Дефицит врачей в разных регионах существенно варьируется, в отделении крупнейшего онкологического института страны, в соответствии с нормативными требованиями, врачи перерабатывают в 2–2,5 раза, при этом у них в лаборатории очень хорошая с точки зрения кадров ситуация сегодня. Я думаю, средняя оценка дефицита кадров на уровне 60% вполне соответствует действительности, а если учесть, что на самом деле сегодня в стране выполняется гораздо меньше морфологических исследований, чем необходимо, то дефицит и того больше.
— В 2020 году патологоанатомы все чаще стали появляться в СМИ и комментировать случаи COVID. Как думаете, повлияет ли это на интерес молодых специалистов?
— На мой взгляд, очень важно рассказывать правильно об этой профессии. Это легендарные специалисты, которые увлечены своим делом. С огромным объемом знаний. Чем больше в сферу придет молодых специалистов с горящими глазами, тем качественнее станет патологическая диагностика в нашей стране. По сути, патологоанатом — это и есть та самая первичная и важная диагностика, о которой так много говорят.
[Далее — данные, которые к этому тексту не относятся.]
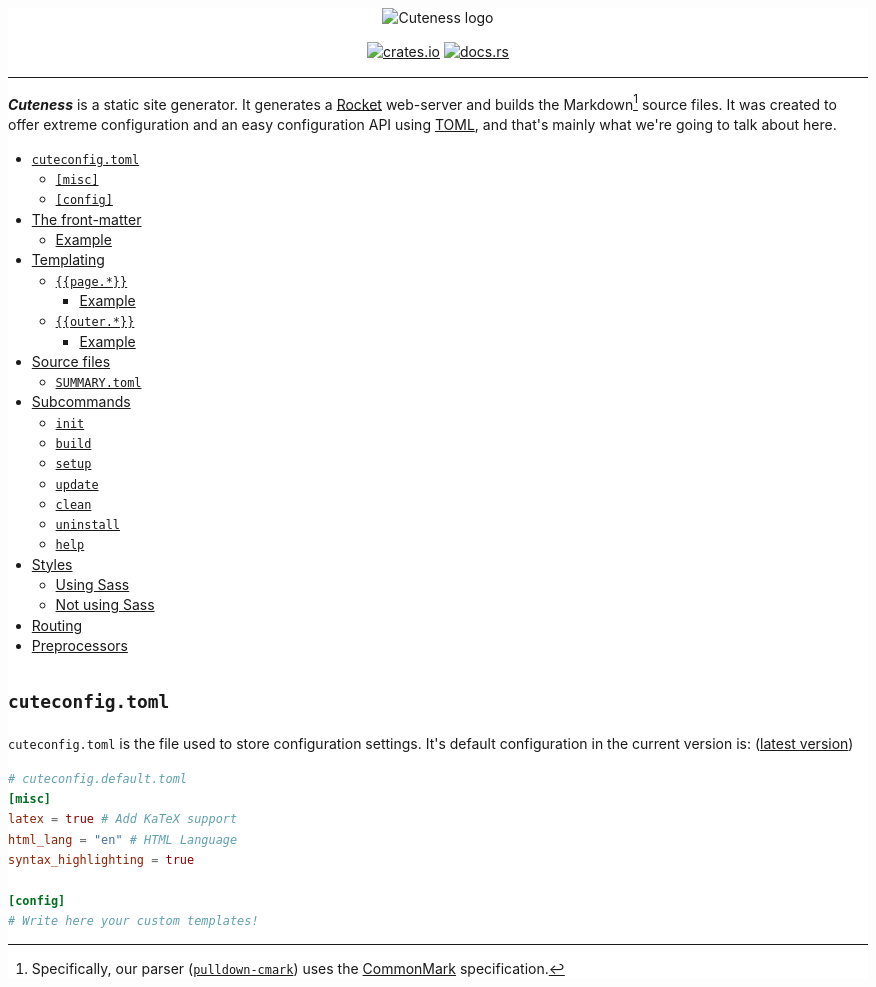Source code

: 

<span align=center>
 
![Cuteness logo](https://raw.githubusercontent.com/blyxyas/cuteness/main/assets/logo.svg)

[![crates.io](https://img.shields.io/crates/v/cuteness.svg)](https://crates.io/crates/cuteness)
[![docs.rs](https://img.shields.io/docsrs/cuteness/latest)](https://docs.rs/cuteness)

 </span>

---

 ***Cuteness*** is a static site generator. It generates a [Rocket](https://rocket.rs) web-server and builds the Markdown[^4] source files. It was created to offer extreme configuration and an easy configuration API using [TOML](https://toml.io/), and that's mainly what we're going to talk about here.

* [`cuteconfig.toml`](#cuteconfig)
    * [`[misc]`](#config.misc)
    * [`[config]`](#config.config)
* [The front-matter](#frontmatter)
    * [Example](#frontmatter.example)
* [Templating](#templating)
    * [`{{page.*}}`](#templating.page)
        * [Example](#templating.page.example)
    * [`{{outer.*}}`](#templating.outer)
        * [Example](#templating.outer.example)
* [Source files](#sourcefiles)
    * [`SUMMARY.toml`](#sourcefiles.summary)
* [Subcommands](#subcommands)
    * [`init`](#subcommands.init)
    * [`build`](#subcommands.build)
    * [`setup`](#subcommands.setup)
    * [`update`](#subcommands.update)
    * [`clean`](#subcommands.clean)
    * [`uninstall`](#subcommands.uninstall)
    * [`help`](#subcommands.help)
* [Styles](#styles)
    * [Using Sass](#styles.sass)
    * [Not using Sass](#styles.css)
* [Routing](#routing)
* [Preprocessors](#preprocessors)

## `cuteconfig.toml` <a name="cuteconfig"></a>


`cuteconfig.toml` is the file used to store configuration settings. It's default configuration in the current version is: ([latest version](https://github.com/blyxyas/cuteness/blob/main/cuteconfig.default.toml))

```toml
# cuteconfig.default.toml
[misc]
latex = true # Add KaTeX support
html_lang = "en" # HTML Language
syntax_highlighting = true

[config]
# Write here your custom templates!
```


[^1]: The tool specifically uses [KaTeX](https://katex.org/), specialized on equations.
[^3]: `Handlebars-rs` uses the [Handlebars templating language](https://handlebarsjs.com/)
[^4]: Specifically, our parser ([`pulldown-cmark`](https://docs.rs/pulldown-cmark/latest/pulldown_cmark/)) uses the [CommonMark](https://commonmark.org/) specification.
[^5]: There are some ideas about porting the generated web-server to Rust. As the project isn't v1.0 yet, this may change in the future.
— Каковы основные направления работы патоморфолога? Что нового появилось сегодня, технологии, которые позволяют повышать точность заключений?
— Основное направление работы — так называемая прижизненная диагностика — это исследование биопсийного и операционного материала. Это касается не только опухолей, масса острых и хронических инфекционных, воспалительных заболеваний, аномалий развития, нарушений обмена веществ и др. Сохраняется, конечно, и направление изучения посмертных изменений — установление причин и механизмов смерти.
Мировая наука и практика идут по пути стандартизации этого субъективного диагностического метода как с точки зрения подхода к анализу, так и с точки зрения репортинга, то есть формулировки заключения. Революцию, конечно, совершило появление и внедрение иммуногистохимии. Например, возьмем солидную карциному — один патолог уверен, что это аденокарцинома, другой — что плоскоклеточный рак. Без иммуногистохимии не было инструмента примирения этих двоих, а при ИГХ есть маркеры, которые красятся при аденокарциноме и не красятся при плоскоклеточном раке.
Технологии развиваются и дают нам больше возможностей. В частности, в сфере искусственного интеллекта. Разнообразие вариантов цитологических характеристик и то, что мы имеем двумерную картинку трехмерных структур в произвольной плоскости, сильно затрудняют интерпретации и разметку изображений для обучения моделей искусственного интеллекта. На качество разметки сильно влияет количество элементов и структур на одном изображении. Для решения задач в большинстве случаев мы берем 200-кратное и 400-кратное увеличение, чтобы были видны ядра клеток. Такое стало возможным благодаря развитию оптомеханических процессов.
В целом хочется верить, что появление новых технологий усилит интерес к этой очень важной для всех нас профессии в ближайшие годы.